2. Februar 2021
„Wie viel Nähe ist zu nah?“
Ausserordentliche Synode mit Wahlen, Vernehmlassung und Weiterbildung zu Grenzverletzungen
An der Arbeitstagung von heute Dienstag haben die Bündner Pfarrpersonen über Grenzen und Grenzverletzungen diskutiert. Fachpersonen der Fachstelle LIMITA riefen den Kirchenleuten Basiswissen in Erinnerung. „Kirchliche Arbeit ist ohne Nähe nicht denkbar", sagte etwa Kursleiterin Karin Iten, „doch wie viel Nähe ist zu nah?“ Fallbeispiele sensibilisierten für die Grenzen der Integrität und zeigten auf, wie Kinder, Jugendliche und Erwachsene in Abhängigkeitsverhältnissen geschützt werden können. Die per ZOOM durchgeführte Weiterbildung unterstrich die Bedeutung eines entsprechenden Risiko- und Krisenmangements.
Sexuelle Übergriffe betreffen Frauen ebenso wie Männer - sowohl auf Täter-, wie auf Opferseite. Der Austausch unter den Pfarrpersonen zeigte auf, wie sehr solches Erleben Betroffene verunsichert und alle in Mitleidenschaft zieht. Dabei handle es sich nicht um ein spezifisch kirchliches, sondern um ein allgemein gesellschaftliches Problem. Die Weiterbildung zeigte, wie sehr sexuelle Übergriffe Menschen prägen können. Wie ein Riss gehe die Erfahrung durch Kopf, Herz und Seele. Diesem folgten Sprachlosigkeit und Ohnmacht. Am schlimmsten jedoch sei die Einsamkeit und die Unfähigkeit, darüber zu reden.
Grenzverletzungen können auch Teams stark verunsichern, so Präventionsfachfrau Iten. Zum Beispiel Leiterteams von Freizeiten für Kinder oder Jugendliche.
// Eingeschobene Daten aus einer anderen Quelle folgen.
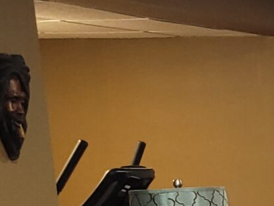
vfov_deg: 8.5
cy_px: 476
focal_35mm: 162
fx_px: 1282
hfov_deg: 10.5
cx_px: 660
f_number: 1.8
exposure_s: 1/9
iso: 125
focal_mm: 5.4
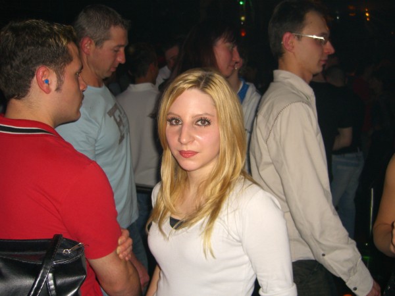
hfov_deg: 49.0
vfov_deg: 37.7
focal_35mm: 38
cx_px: 198
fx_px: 434
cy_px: 148
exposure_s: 1/60
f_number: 2.8
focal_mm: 7.9
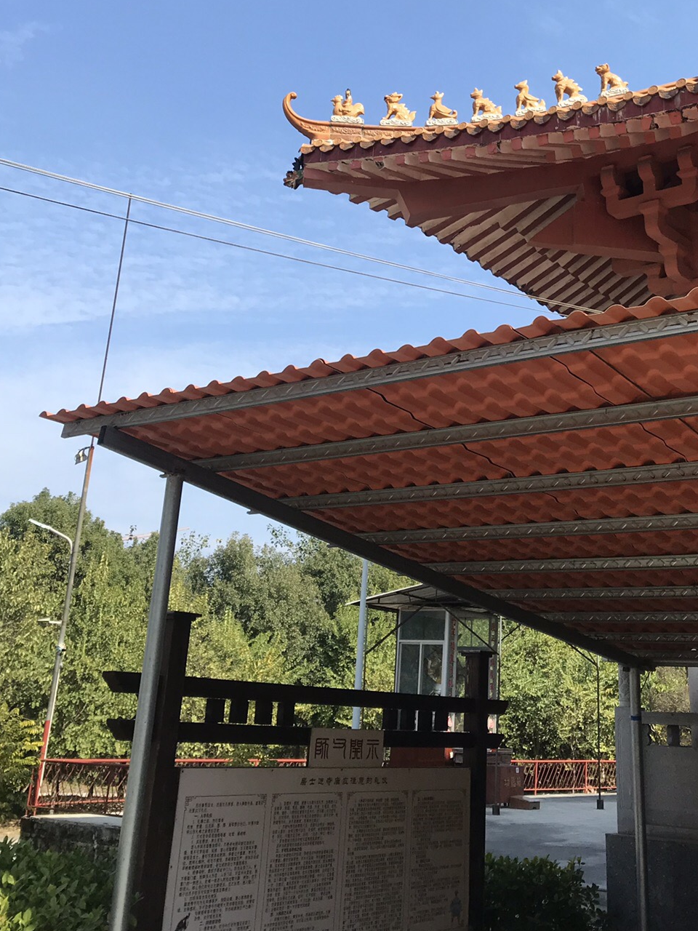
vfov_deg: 43.4
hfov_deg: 34.2
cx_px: 434
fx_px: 1129
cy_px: 235
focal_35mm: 42
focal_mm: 3.99
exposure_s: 1/1520
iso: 20
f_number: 1.8
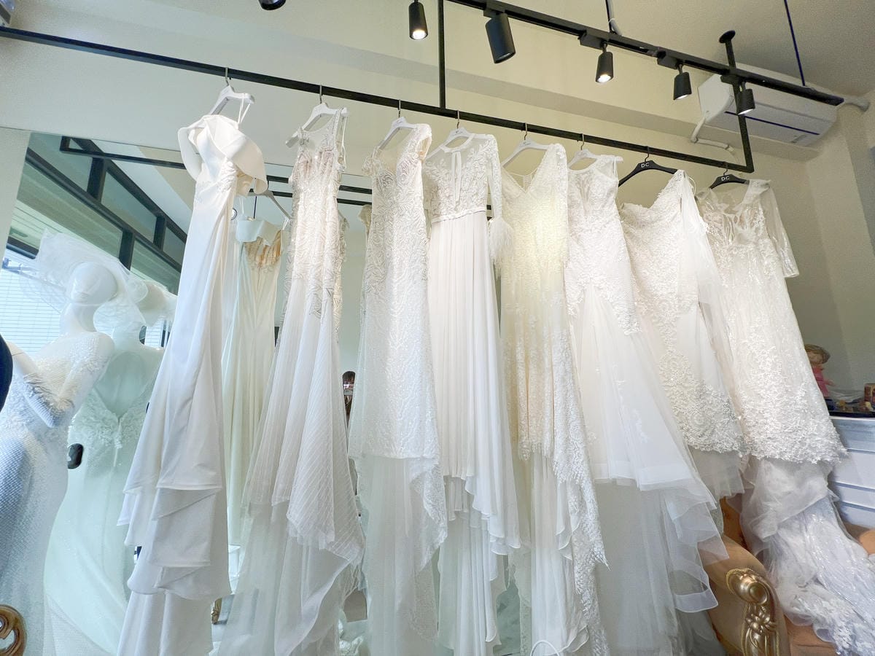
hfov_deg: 106.2
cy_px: 328
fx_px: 329
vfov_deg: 89.9
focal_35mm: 13
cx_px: 438
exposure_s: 1/170
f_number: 1.8
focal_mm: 1.57
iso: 32
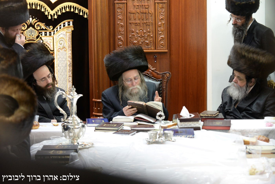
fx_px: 626
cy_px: 92
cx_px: 138
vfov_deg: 16.7
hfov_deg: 24.8
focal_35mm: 82
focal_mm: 82
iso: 2500
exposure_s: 1/100
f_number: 4.5
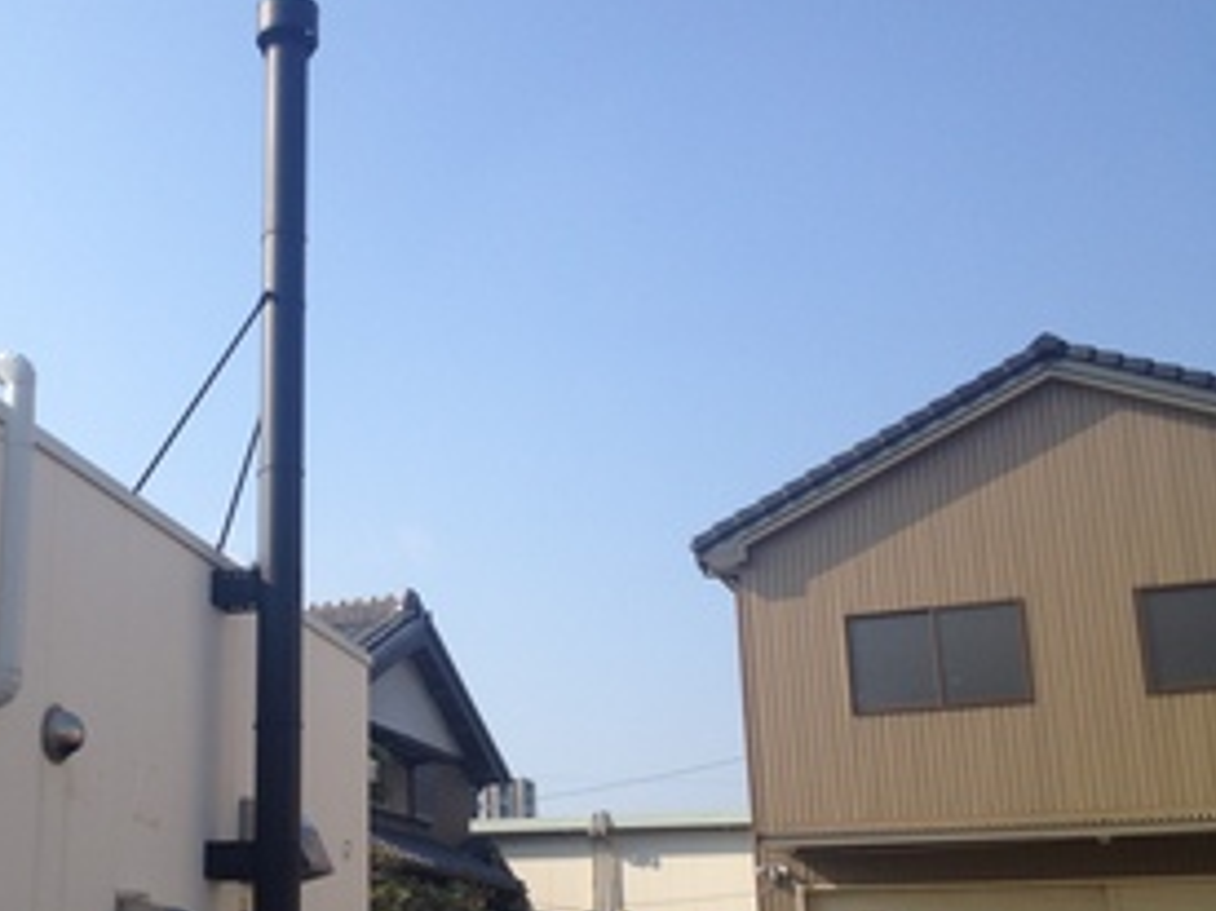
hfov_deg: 36.8
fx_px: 1791
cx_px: 345
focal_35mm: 51
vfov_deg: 28.4
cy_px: 579
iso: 50
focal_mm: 4.28
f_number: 2.4
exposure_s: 1/1727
Bei Irritationen und Vermutungen gerieten diese in ein Dilemma zwischen ihrem Schutzauftrag für die Teilnehmenden und der Fürsorgepflicht gegenüber der beschuldigten Person. Iten unterscheidet dabei klar zwischen einem grauen und einem roten Bereich, wobei rot für alle Fälle steht, bei denen ein Verdacht auf eine Straftat besteht. „Hinschauen genügt nicht“, sagt sie, denn Manipulationen seien von aussen nur selten als solche erkennbar. Es brauche Teamkultur, Feedback und Gefässe der Reflexion. Regeln und Standards seien unabdingbar.
Für die Evangelisch-reformierte Landeskirche Graubünden ist die Pfarrweiterbildung vom Dienstag ein erster Schritt. Der Kirchenrat hat die Erarbeitung eines Konzepts in Auftrag gegeben, das den professionellen Umgang mit solchen Fragen gewährleisten soll. Es geht darum, eine Meldestelle einzurichten und klare Abläufe vorzugeben. Akuell und wichtig ist dies nicht zuletzt aufgrund der Tatsache, dass sich die Evangelisch-reformierte Kirche Schweiz (EKS) sehr schwer getan hat mit den Vorkommnissen rund um den ehemaligen Präsidenten Gottfried Locher - und es immer noch tut.
An der ausserordentlichen Synode vom Montag in Chur wählten die Synodalen Pfrn. Simona Rauch, Viscosoprano, als Erste Vizedekanin und Pfr. Christoph Reutlinger, Tschlin, als Quästor. Pfr. Richard Aebi, Sargans, ist neu Mitglied der landeskirchliche Rekurskommission. Zudem berieten die Synodalen einen Gesetzesentwurf über die Zulassung zum pfarramtlichen Dienst. Für Diskussionen sorgte etwa die Frage, wer in Zukunft die Wählbarkeit für Pfarrpersonen erteilt. Dafür solle das Dekanat zuständig sein, befanden die Synodalen. Bis anhin war es der Kirchenrat.
Hinter den Kulissen begann auch die Diskussion über die Nachfolge von Dekanin Cornelia Camichel Bromeis. Wer ihre Nachfolge antreten wird, entscheidet die ordentliche Synode Ende Juni in Splügen.
Stefan Hügli
Kommunikation
Bild: Synode mit Abstand in der Comanderkirche in Chur. Daheimgebliebene Synodale konnten die Verhandlungen per Livestream mitverfolgen.